В хате к встрече Бурова готовились. Для начала его ждали мыло, не хозяйственное — банное, вволю кипятка, мочалки. Даже тазик нашелся, правда, не ахти какой, из отражателя от лампы. Заклубился пар, согревая кости, полилась вода, отмывая камерную грязь. После месяца в шизо — Ташкент, райское наслаждение. Помылся — словно родился заново, даже злость на ментов-изуверов прошла.
— С легким паром, браток, — семейники принесли полотенце, — не казенное, запомоенное, какими пидеры фуфло подтирают, — вышитый рушник, одежду, обувку, белье. Как и положено после “бочки”, все новое — носки, тепляк
— Прохаря, корешки, ништяк, в самый цвет попали, — Буров не спеша оделся, взяв отточенную, правленную на ремне писку
Стол тем временем был уже готов. Дымилась кружка с чифирем, благоухали сало, лук, чеснок, порезанные конфеты, вяленная дыня. Семейники в хорошей, неуставной, одежде сидели молча, улыбались, ждали Бурова — ему был уготован самый смак, цимус, первый глоток. Все знали, что при выходе из “бочки” положено в последний день не прикасаться к пайке, она идет тем, кто остается.
— Ништяк, иркутский
Есть ему хотелось до тошноты, но он не торопился с салом, взял маленький кусочек дыни и принялся неторопливо жевать. Пусть желудок привыкает, входит в норму. После “бочки” жрут от пуза только недоумки, загибающиеся потом от болей и спазмов. Тише едешь, дальше будешь. Хотя, строго говоря, он и так последний месяц прожил, словно в небытии, с головой погрузившись в трясину изолятора. Тридцать суток одно и то же — холод, подведенное брюхо, дремота “в цветке”
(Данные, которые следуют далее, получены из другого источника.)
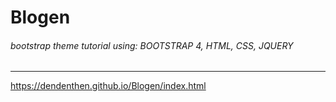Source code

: # Blogen
###### bootstrap theme tutorial using: BOOTSTRAP 4, HTML, CSS, JQUERY
---
https://dendenthen.github.io/Blogen/index.html
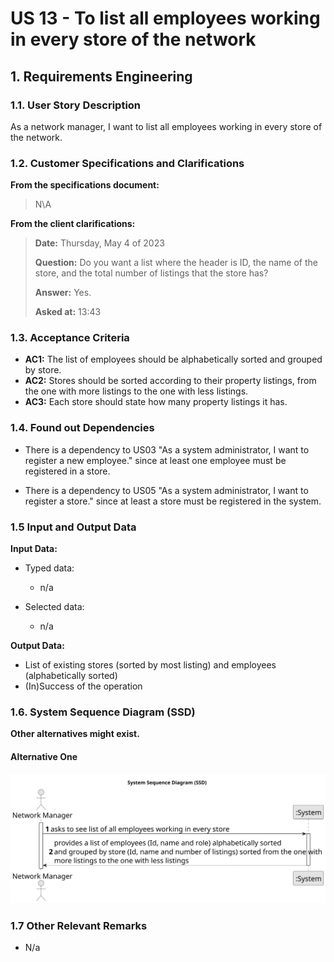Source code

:# US 13 - To list all employees working in every store of the network 

## 1. Requirements Engineering


### 1.1. User Story Description


As a network manager, I want to list all employees working in every store of the network.


### 1.2. Customer Specifications and Clarifications 


**From the specifications document:**

>	N\A 


**From the client clarifications:**

> **Date:** Thursday, May 4 of 2023
>
> **Question:** Do you want a list where the header is ID, the name of the store, and the total number of listings that the store has?
>  
> **Answer:** Yes.
>
> **Asked at:** 13:43

### 1.3. Acceptance Criteria


* **AC1:** The list of employees should be alphabetically sorted and grouped by store.
* **AC2:** Stores should be sorted according to their property listings, from the one with more listings to the one with less listings.
* **AC3:** Each store should state how many property listings it has.


### 1.4. Found out Dependencies


* There is a dependency to US03 "As a system administrator, I want to register a new employee." since at least one employee must be registered in a store.

* There is a dependency to US05 "As a system administrator, I want to register a store." since at least a store must be registered in the system.


### 1.5 Input and Output Data


**Input Data:**

* Typed data:
	* n/a
	
* Selected data:
	* n/a


**Output Data:**

* List of existing stores (sorted by most listing) and employees (alphabetically sorted)
* (In)Success of the operation

### 1.6. System Sequence Diagram (SSD)

**Other alternatives might exist.**

#### Alternative One

![System Sequence Diagram - Alternative One](svg/us13-system-sequence-diagram.svg)


### 1.7 Other Relevant Remarks

* N/a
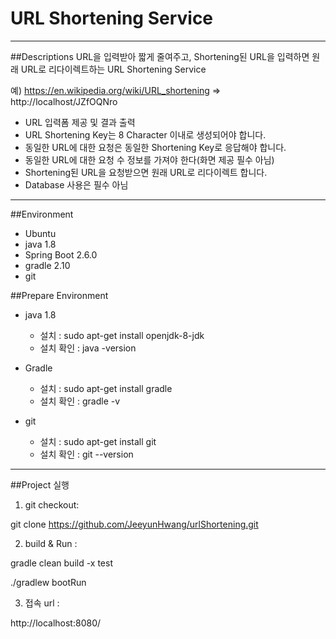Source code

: # URL Shortening Service
-----
##Descriptions
URL을 입력받아 짧게 줄여주고, 
Shortening된 URL을 입력하면 원래 URL로 리다이렉트하는 URL Shortening Service

예) https://en.wikipedia.org/wiki/URL_shortening => http://localhost/JZfOQNro

- URL 입력폼 제공 및 결과 출력
- URL Shortening Key는 8 Character 이내로 생성되어야 합니다.
- 동일한 URL에 대한 요청은 동일한 Shortening Key로 응답해야 합니다.
- 동일한 URL에 대한 요청 수 정보를 가져야 한다(화면 제공 필수 아님)
- Shortening된 URL을 요청받으면 원래 URL로 리다이렉트 합니다.
- Database 사용은 필수 아님
-----
##Environment
- Ubuntu 
- java 1.8
- Spring Boot 2.6.0
- gradle 2.10
- git 

##Prepare Environment
- java 1.8
  - 설치 : sudo apt-get install openjdk-8-jdk
  - 설치 확인 : java -version 
  
- Gradle
  - 설치 : sudo apt-get install gradle
  - 설치 확인 : gradle -v
- git
  - 설치 : sudo apt-get install git
  - 설치 확인 : git --version
-----
##Project 실행
1. git checkout:

git clone https://github.com/JeeyunHwang/urlShortening.git

2. build & Run :

gradle clean build -x test

./gradlew bootRun

3. 접속 url :

http://localhost:8080/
— Ты хавай давай, корешок, хавай, — Зырянов вытащил жестянку, с лязгом вскрыл ее заточенным о стену ступиком
Внутренние органы, за исключением женских, Зырянов не любил. До тюрьмы и зоны он вкалывал водителем, крутил-накручивал баранку молоковоза, мирно, спокойно, никого не трогая. Едет себе машинка из Иркутска в Братск, весело порыкивает верный друг мотор, а в цистерне, в гуще молока, бултыхается на проволочке шеверюшка масла. Впрочем, она только поначалу шеверюшка — по прибытии обрастает парой- тройкой килограммов. Не бином Ньютона, все так делают, жить-то надо. И все было бы хорошо, если бы не гаишники, наглые, любознательные и жадные. Так и хочется им урвать побольше масла на свой бутерброд с икрой. В общем, как-то не сдержался Зырянов, двинул от плечища рукой. А мент оказался хилый, гнилой, копытами накрылся, не приходя в сознание. Зато вот чалку за него навесили не хило, не посмотрели на состояние аффекта, наличие беременной жены и положительной характеристики с работы. Так за что, спрашивается, любить ментов?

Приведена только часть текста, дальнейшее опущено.